Jedem der drei Geschosse sind jeweils zwei Blätter gewidmet: eines zeigt stets den Gesamtgrundriß, das andere Varianten dazu für den rückwärtigen Bereich. Dabei fällt auf, daß bei den Varianten bereits Bauteile als Bestand angegeben sind, die auf dem anderen Blatt noch als - gelb lavierte - Entwürfe markiert sind. Als größere Neubauteile sind ein mittlerer Trakt sowie im Anschluß an das bestehende Rückgebäude eine dreiachsige Pfeilerhalle mit zwei großen Sälen in den Obergeschossen zu erkennen. Durch den freistehenden mittleren Bau, der ein Vestibül im Erdgeschoß und ein seitlich angeordnetes Treppenhaus enthält, werden zwei voneinander getrennte Höfe geschaffen. Der vordere davon erhält durch fast gleiche Seitenlängen der Fassaden sowie zwei in den Ecken konvex vorspringende Teile eine regelmäßige und repräsentative Form. Der Vergleich mit dem Bestand zeigt, daß hier die aufwendigere Variante mit dem säulenbestückten Vestibül (GS 15696) zur Ausführung kam.
Zur detaillierten Erklärung des geplanten Bauvorhabens finden sich in der Zeichnung zwei Zahlensysteme, deren Legenden allerdings nicht mehr vorhanden sind. Alle Räume, die von baulichen Veränderungen betroffen wären, weisen Zahlen in schwarzer Tinte auf, sämtliche neuen Bauteile solche in roter Tinte. In jedem Geschoß beginnt die Zählung jeweils neu mit einer in beiden Farben hervorgehobenen "No 1".
Trotz der zeichnerischen Qualität ist die Arbeit an den Blättern nicht abgeschlossen worden; sie sind nicht beschnitten, so daß mehrfach Feder- und Farbproben an den Rändern zu sehen sind. Weiterhin fehlen eine angemessene Rahmung, Titel oder sonstige Bezeichnungen.

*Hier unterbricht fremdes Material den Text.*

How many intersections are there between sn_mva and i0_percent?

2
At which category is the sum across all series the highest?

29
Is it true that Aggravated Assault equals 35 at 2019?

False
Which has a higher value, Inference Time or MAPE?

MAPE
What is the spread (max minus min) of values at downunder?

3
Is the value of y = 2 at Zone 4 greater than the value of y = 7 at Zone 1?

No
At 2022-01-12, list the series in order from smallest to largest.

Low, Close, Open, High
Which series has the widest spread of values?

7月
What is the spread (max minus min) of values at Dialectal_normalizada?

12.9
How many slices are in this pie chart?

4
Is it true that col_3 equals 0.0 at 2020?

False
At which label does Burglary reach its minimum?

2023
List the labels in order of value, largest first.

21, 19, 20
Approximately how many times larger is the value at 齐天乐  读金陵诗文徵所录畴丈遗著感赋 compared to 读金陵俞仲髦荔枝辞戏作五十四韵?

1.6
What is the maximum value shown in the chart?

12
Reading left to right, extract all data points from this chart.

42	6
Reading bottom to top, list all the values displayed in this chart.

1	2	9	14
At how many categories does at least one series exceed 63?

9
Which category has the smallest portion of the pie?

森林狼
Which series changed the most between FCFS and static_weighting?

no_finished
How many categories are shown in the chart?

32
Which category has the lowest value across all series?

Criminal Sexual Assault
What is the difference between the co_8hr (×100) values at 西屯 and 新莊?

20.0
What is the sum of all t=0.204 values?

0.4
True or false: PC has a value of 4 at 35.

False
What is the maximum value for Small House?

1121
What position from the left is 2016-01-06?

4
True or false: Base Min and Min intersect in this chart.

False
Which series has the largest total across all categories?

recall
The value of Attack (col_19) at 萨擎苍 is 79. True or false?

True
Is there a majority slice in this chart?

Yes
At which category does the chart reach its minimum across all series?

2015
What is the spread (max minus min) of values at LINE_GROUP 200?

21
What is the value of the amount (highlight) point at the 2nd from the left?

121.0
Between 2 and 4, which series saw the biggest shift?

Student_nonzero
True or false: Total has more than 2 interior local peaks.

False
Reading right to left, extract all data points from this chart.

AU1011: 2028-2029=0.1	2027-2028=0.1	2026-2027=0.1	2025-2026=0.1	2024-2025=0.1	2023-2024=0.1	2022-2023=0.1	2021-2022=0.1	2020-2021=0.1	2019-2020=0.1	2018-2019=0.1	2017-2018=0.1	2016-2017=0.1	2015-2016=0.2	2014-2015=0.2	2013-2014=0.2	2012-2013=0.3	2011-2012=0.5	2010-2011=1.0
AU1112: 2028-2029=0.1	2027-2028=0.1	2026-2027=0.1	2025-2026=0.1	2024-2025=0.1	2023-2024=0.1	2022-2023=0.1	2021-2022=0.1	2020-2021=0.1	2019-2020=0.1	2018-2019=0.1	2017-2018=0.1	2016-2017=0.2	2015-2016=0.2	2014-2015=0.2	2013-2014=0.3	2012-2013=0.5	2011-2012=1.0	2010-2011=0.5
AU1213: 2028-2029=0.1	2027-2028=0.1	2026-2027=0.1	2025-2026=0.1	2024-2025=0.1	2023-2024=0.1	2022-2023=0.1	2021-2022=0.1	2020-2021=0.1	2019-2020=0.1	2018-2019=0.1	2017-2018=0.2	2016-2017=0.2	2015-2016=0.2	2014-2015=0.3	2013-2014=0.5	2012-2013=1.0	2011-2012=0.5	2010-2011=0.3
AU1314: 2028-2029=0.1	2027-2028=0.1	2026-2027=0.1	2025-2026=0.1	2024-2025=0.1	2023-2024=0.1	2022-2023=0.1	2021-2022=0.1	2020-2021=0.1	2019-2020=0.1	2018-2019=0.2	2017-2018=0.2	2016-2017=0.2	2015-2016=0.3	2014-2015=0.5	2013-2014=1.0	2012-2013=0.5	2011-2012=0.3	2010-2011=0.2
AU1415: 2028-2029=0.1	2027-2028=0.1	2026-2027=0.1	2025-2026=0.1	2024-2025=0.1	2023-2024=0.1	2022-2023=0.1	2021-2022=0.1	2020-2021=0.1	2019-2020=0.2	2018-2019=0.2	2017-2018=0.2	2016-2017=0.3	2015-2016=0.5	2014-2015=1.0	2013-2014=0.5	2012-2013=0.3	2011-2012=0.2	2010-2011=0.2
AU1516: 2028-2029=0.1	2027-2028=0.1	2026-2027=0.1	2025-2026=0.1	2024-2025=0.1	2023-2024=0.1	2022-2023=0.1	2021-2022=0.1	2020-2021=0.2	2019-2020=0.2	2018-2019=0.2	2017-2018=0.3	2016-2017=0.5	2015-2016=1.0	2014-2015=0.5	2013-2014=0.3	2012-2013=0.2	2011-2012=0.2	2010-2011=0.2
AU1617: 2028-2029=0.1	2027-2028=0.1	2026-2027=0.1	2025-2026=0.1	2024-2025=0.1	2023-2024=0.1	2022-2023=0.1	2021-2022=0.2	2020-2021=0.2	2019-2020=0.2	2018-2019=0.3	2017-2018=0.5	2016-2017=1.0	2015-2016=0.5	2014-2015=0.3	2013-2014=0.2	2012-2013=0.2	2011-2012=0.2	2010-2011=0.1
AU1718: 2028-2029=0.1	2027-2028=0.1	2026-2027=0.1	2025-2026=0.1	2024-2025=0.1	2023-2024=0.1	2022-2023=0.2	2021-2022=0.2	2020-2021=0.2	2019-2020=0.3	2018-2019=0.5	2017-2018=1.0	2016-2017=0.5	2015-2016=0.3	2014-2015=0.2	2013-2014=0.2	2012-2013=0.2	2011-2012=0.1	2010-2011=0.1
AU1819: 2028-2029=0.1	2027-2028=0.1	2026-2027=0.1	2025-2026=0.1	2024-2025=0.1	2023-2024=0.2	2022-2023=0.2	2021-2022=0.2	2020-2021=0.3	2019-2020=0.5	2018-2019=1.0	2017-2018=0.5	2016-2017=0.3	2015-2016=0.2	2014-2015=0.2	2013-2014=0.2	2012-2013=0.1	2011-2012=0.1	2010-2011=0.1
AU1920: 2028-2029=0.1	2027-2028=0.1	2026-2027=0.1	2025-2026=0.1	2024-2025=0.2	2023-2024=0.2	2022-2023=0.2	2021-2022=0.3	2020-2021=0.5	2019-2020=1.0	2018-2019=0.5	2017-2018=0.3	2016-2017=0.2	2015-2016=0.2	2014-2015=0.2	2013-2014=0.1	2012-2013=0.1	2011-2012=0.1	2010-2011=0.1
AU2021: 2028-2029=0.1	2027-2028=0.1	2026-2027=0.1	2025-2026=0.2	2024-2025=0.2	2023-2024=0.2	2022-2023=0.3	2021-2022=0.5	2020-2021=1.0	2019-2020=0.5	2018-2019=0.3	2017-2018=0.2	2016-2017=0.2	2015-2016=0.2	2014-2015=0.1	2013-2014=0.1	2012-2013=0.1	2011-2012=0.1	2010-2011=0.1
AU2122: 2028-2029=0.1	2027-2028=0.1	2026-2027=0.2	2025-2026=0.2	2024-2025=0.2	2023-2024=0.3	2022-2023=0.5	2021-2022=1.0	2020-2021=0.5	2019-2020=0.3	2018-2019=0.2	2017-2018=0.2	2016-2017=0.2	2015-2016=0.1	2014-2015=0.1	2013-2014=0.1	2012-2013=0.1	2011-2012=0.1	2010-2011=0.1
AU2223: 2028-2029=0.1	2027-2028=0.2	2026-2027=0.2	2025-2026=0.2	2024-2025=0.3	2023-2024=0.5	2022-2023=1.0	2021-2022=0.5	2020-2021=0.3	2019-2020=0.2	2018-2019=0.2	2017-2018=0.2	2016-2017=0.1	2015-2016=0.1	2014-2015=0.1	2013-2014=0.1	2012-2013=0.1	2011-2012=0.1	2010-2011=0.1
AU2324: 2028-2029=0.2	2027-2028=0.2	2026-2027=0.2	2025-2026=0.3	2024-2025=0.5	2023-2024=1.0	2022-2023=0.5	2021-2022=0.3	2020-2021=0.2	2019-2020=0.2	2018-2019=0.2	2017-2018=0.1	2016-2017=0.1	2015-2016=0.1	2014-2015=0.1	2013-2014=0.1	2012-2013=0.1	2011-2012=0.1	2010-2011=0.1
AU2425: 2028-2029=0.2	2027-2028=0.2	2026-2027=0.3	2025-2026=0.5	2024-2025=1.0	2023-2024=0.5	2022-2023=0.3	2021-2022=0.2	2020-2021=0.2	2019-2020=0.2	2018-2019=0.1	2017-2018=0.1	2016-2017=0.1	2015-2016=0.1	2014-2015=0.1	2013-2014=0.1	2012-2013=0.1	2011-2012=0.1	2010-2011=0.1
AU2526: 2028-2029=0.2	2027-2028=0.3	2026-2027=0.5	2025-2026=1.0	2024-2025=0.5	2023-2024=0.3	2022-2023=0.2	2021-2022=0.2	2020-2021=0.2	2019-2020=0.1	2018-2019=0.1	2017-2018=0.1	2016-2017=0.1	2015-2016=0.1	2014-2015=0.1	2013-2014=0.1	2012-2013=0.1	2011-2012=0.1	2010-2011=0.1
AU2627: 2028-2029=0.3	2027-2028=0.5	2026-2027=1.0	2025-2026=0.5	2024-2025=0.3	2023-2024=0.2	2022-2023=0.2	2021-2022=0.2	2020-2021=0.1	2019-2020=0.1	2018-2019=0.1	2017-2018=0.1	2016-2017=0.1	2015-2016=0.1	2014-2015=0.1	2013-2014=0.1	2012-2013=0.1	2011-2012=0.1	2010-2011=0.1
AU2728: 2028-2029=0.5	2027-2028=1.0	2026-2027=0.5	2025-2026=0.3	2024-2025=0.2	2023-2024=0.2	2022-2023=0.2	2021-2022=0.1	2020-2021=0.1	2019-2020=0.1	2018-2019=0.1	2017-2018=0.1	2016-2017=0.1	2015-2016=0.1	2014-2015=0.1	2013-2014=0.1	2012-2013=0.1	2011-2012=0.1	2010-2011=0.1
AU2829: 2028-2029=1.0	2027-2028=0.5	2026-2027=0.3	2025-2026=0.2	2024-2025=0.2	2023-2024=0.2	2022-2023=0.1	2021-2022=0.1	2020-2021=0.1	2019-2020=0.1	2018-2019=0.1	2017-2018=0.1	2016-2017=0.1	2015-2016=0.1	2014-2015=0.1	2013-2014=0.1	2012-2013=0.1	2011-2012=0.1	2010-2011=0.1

Die beiden Zeichnungen GS 15755 und GS 15756 sind Alternativprojekte für das Torgebäude einer Gartenanlage, von der zwei Pläne des Hofgärtners Franz Weppel in der Graphischen Sammlung verwahrt werden (GS 14540 u. GS 14541). Dort ist der Baubestand als Umrißdarstellung in seinem ganzen Umfang vor den projektierten Veränderungen zu erkennen. Die beiden Umbauvorschläge sind mit "J Zobel / Hofbaumeister" signiert. Die Entwürfe scheinen jedoch nicht von diesem selbst, sondern von zwei verschiedenen Mitarbeitern angefertigt worden zu sein. Dafür sprechen der unterschiedliche Duktus von Darstellung und Handschrift, die leichten Farbabweichungen der Lavierung sowie die unterschiedlichen Rahmenlinien der Blätter. Möglicherweise entstanden die Entwürfe im Zusammenhang mit Baumaßnahmen im Jahr 1811, die Wilhelm I. vornehmen ließ, um mehr Platz für sich und seine Mätresse, die Gräfin Hessenstein, für die häufigen längeren Sommeraufenthalte in seinem Garten zu schaffen (Hessen 1996, S. 393).
Die aus den Plänen ablesbare Bauaufgabe bestand darin, die eingeschossigen Seitenteile des zweigeschossigen Torbaus mit breiter Mitteldurchfahrt aufzustocken, um zusätzliche Wohnräume schaffen zu können. Die Mauern des Baubestands sind rosa, die Planungen gelb laviert. Vor allem letztere weisen Zahlen auf, die wohl in einer ergänzenden Legende erklärt waren, so daß die einzelnen Baumaßnahmen genau nachvollzogen werden konnten.